La longevità si può ereditare, e non serve modificare il Dna. A dirlo è una ricerca pubblicata sulla rivista Science e guidata dall’Istituto medico statunitense Howard Hughes. Lo studio, condotto su Caenorhabditis elegans – un piccolo verme trasparente che da decenni è modello di riferimento per i genetisti – ha svelato un inedito meccanismo di trasmissione dei tratti ereditari che potrebbe cambiare il nostro modo di guardare alla biologia.
Gli scienziati coordinati da Meng Wang hanno modificato geneticamente i vermi affinché producessero più quantità di un enzima utile ai lisosomi, gli organelli cellulari che funzionano come centri di riciclaggio. Questo intervento ha prolungato la vita degli animali fino al 60%. Ma la vera sorpresa è arrivata con la generazione successiva: la progenie dei vermi viveva più a lungo della media pur non possedendo la mutazione.
A quel punto i ricercatori hanno capito che doveva esserci un altro canale di trasmissione, distinto dal Dna.
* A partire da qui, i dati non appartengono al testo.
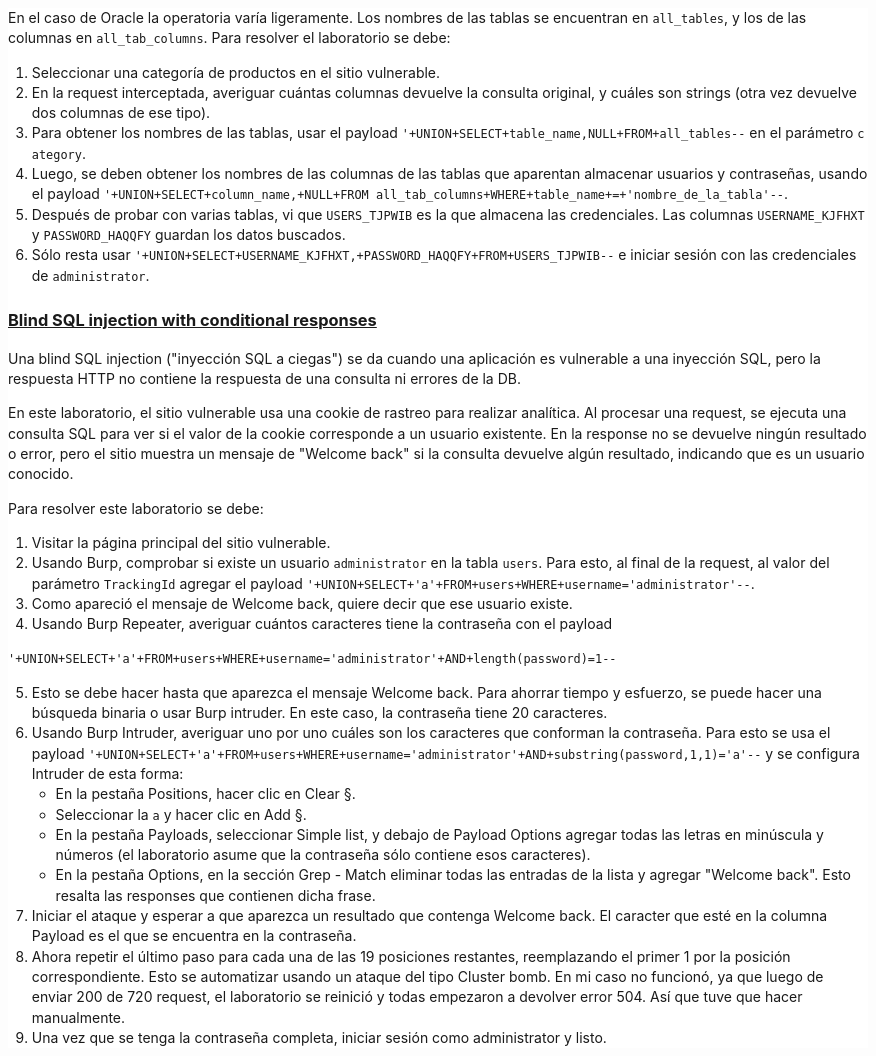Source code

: En el caso de Oracle la operatoria varía ligeramente. Los nombres de las tablas se encuentran en `all_tables`, y los de las columnas en `all_tab_columns`. Para resolver el laboratorio se debe:

1. Seleccionar una categoría de productos en el sitio vulnerable.
2. En la request interceptada, averiguar cuántas columnas devuelve la consulta original, y cuáles son strings (otra vez devuelve dos columnas de ese tipo).
3. Para obtener los nombres de las tablas, usar el payload `'+UNION+SELECT+table_name,NULL+FROM+all_tables--` en el parámetro `category`.
4. Luego, se deben obtener los nombres de las columnas de las tablas que aparentan almacenar usuarios y contraseñas, usando el payload `'+UNION+SELECT+column_name,+NULL+FROM all_tab_columns+WHERE+table_name+=+'nombre_de_la_tabla'--`.
5. Después de probar con varias tablas, vi que `USERS_TJPWIB` es la que almacena las credenciales. Las columnas `USERNAME_KJFHXT` y `PASSWORD_HAQQFY` guardan los datos buscados.
6. Sólo resta usar `'+UNION+SELECT+USERNAME_KJFHXT,+PASSWORD_HAQQFY+FROM+USERS_TJPWIB--` e iniciar sesión con las credenciales de `administrator`.

### [Blind SQL injection with conditional responses](https://portswigger.net/web-security/sql-injection/blind/lab-conditional-responses)

Una blind SQL injection ("inyección SQL a ciegas") se da cuando una aplicación es vulnerable a una inyección SQL, pero la respuesta HTTP no contiene la respuesta de una consulta ni errores de la DB.

En este laboratorio, el sitio vulnerable usa una cookie de rastreo para realizar analítica. Al procesar una request, se ejecuta una consulta SQL para ver si el valor de la cookie corresponde a un usuario existente. En la response no se devuelve ningún resultado o error, pero el sitio muestra un mensaje de "Welcome back" si la consulta devuelve algún resultado, indicando que es un usuario conocido.

Para resolver este laboratorio se debe:

1. Visitar la página principal del sitio vulnerable.
2. Usando Burp, comprobar si existe un usuario `administrator` en la tabla `users`. Para esto, al final de la request, al valor del parámetro `TrackingId` agregar el payload `'+UNION+SELECT+'a'+FROM+users+WHERE+username='administrator'--`.
3. Como apareció el mensaje de Welcome back, quiere decir que ese usuario existe.
4. Usando Burp Repeater, averiguar cuántos caracteres tiene la contraseña con el payload

`'+UNION+SELECT+'a'+FROM+users+WHERE+username='administrator'+AND+length(password)=1--`

5. Esto se debe hacer hasta que aparezca el mensaje Welcome back. Para ahorrar tiempo y esfuerzo, se puede hacer una búsqueda binaria o usar Burp intruder. En este caso, la contraseña tiene 20 caracteres.
6. Usando Burp Intruder, averiguar uno por uno cuáles son los caracteres que conforman la contraseña. Para esto se usa el payload `'+UNION+SELECT+'a'+FROM+users+WHERE+username='administrator'+AND+substring(password,1,1)='a'--` y se configura Intruder de esta forma:
   - En la pestaña Positions, hacer clic en Clear §.
   - Seleccionar la `a` y hacer clic en Add §.
   - En la pestaña Payloads, seleccionar Simple list, y debajo de Payload Options agregar todas las letras en minúscula y números (el laboratorio asume que la contraseña sólo contiene esos caracteres).
   - En la pestaña Options, en la sección Grep - Match eliminar todas las entradas de la lista y agregar "Welcome back". Esto resalta las responses que contienen dicha frase.
7. Iniciar el ataque y esperar a que aparezca un resultado que contenga Welcome back. El caracter que esté en la columna Payload es el que se encuentra en la contraseña.
8. Ahora repetir el último paso para cada una de las 19 posiciones restantes, reemplazando el primer 1 por la posición correspondiente. Esto se automatizar usando un ataque del tipo Cluster bomb. En mi caso no funcionó, ya que luego de enviar 200 de 720 request, el laboratorio se reinició y todas empezaron a devolver error 504. Así que tuve que hacer manualmente.
9. Una vez que se tenga la contraseña completa, iniciar sesión como administrator y listo.

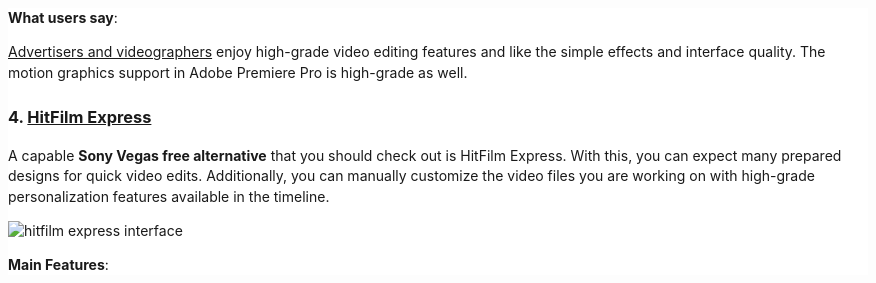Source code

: **What users say**:

[Advertisers and videographers](https://www.g2.com/products/adobe-premiere-pro/reviews) enjoy high-grade video editing features and like the simple effects and interface quality. The motion graphics support in Adobe Premiere Pro is high-grade as well.

### 4\. [HitFilm Express](https://fxhome.com/product/hitfilm-express/)

A capable **Sony Vegas free alternative** that you should check out is HitFilm Express. With this, you can expect many prepared designs for quick video edits. Additionally, you can manually customize the video files you are working on with high-grade personalization features available in the timeline.

![hitfilm express interface](https://images.wondershare.com/filmora/article-images/2022/10/top-10-vegas-pro-alternatives-formac-in-2022-4.jpg)

**Main Features**:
La chiave è stata trovata negli istoni, proteine attorno alle quali si avvolge il materiale genetico. Queste molecole possono portare “etichette” chimiche che regolano l’attivazione o lo spegnimento dei geni. Secondo lo studio, i cambiamenti nei lisosomi vengono trasferiti dalle cellule normali a quelle riproduttive attraverso gli istoni, che non modificano la sequenza genetica, ma ne modulano l’espressione.
Le implicazioni vanno oltre il semplice aumento della longevità. Lo studio descrive infatti un nuovo modo con cui l’informazione biologica può essere trasmessa da una generazione all’altra, al di fuori delle regole classiche della genetica. Una scoperta che apre interrogativi su quanto ancora ci sia da scoprire sul funzionamento del nostro patrimonio ereditario.